Сколько же лет он снова и снова попадал в такое затруднительное положение! Он один из всех присутствующих знал, какое убийственное различие существовало между наивным словцом, что родилось однажды на цветущих устах его супруги, и тем же наивным словцом, которое теперь, поблекнув, сорвалось с ее губ. Он пугался и выдавал шутку, как иной, испугавшись, исторгает крик ужаса. Госпожу Бернгейм, однако, «возмущала» пошлость мужа. Она надувала губы, как в юности, и из-за этого казалась еще лет на десять старше. Она считала, что имеет особое право на мудрые мысли, и была убеждена, что образованность, о которой она была очень высокого мнения, — преимущество не только привилегированного класса, но и ее семейного положения, и что вполне достаточно иметь богатого мужа и сына, обладавшего «библиотекой», чтобы беседовать на ученые темы.

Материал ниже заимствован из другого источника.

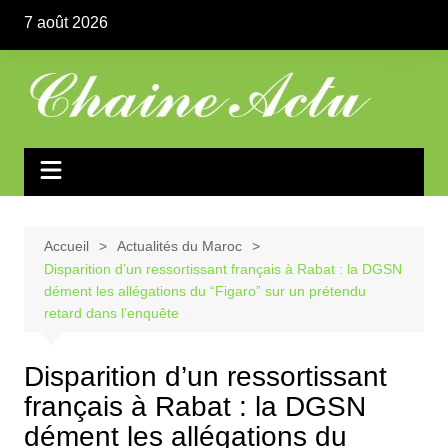
Aller
7 août 2026
au
contenu
Accueil
Actualités du Maroc
Disparition d’un ressortissant français à Rabat : la DGSN
dément les allégations du “Figaro” sur un prétendu
retard dans l’enquête
Disparition d’un ressortissant
français à Rabat : la DGSN
dément les allégations du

Когда-то госпожа Бернгейм была избалованной хорошенькой девушкой. Ее широкое, с правильными чертами лицо — у нее были такие же волосы и такой же цвет лица, как у Пауля, — выражало невозмутимое спокойствие, холодную, неприступную безмятежность, которая напоминала запертые врата, а не вольный воздух уединенной деревни. Лицо госпожи Бернгейм не ведало печати заботы, а морщины воспринимались ею как обида, как незваные гости. Ее сверкающие серые кокетливые глаза смотрели завлекающе и в то же время враждебно. Взгляд госпожи Бернгейм могли бы счесть «королевским» — и таковым его считала она сама, — не будь столь заметно, что величие свое он упражнял на шторах, платьях, кольцах и колье, на так называемом интерьере и предметах домашнего обихода. Да, на предметах домашнего обихода. Ведь госпожа Бернгейм, при ее претензиях жить по-княжески и выглядеть по-королевски, хотела еще быть и «скромной женщиной». Вышивая перед Рождеством никому не нужный узор на никому не нужном покрывале, только чтобы кого-нибудь «поразить», она была убеждена, что приносит одну из тех жертв, что поддерживают добродетель бережливости, и готовилась к сладкому приятному страданию, столь же благотворному, как слезы.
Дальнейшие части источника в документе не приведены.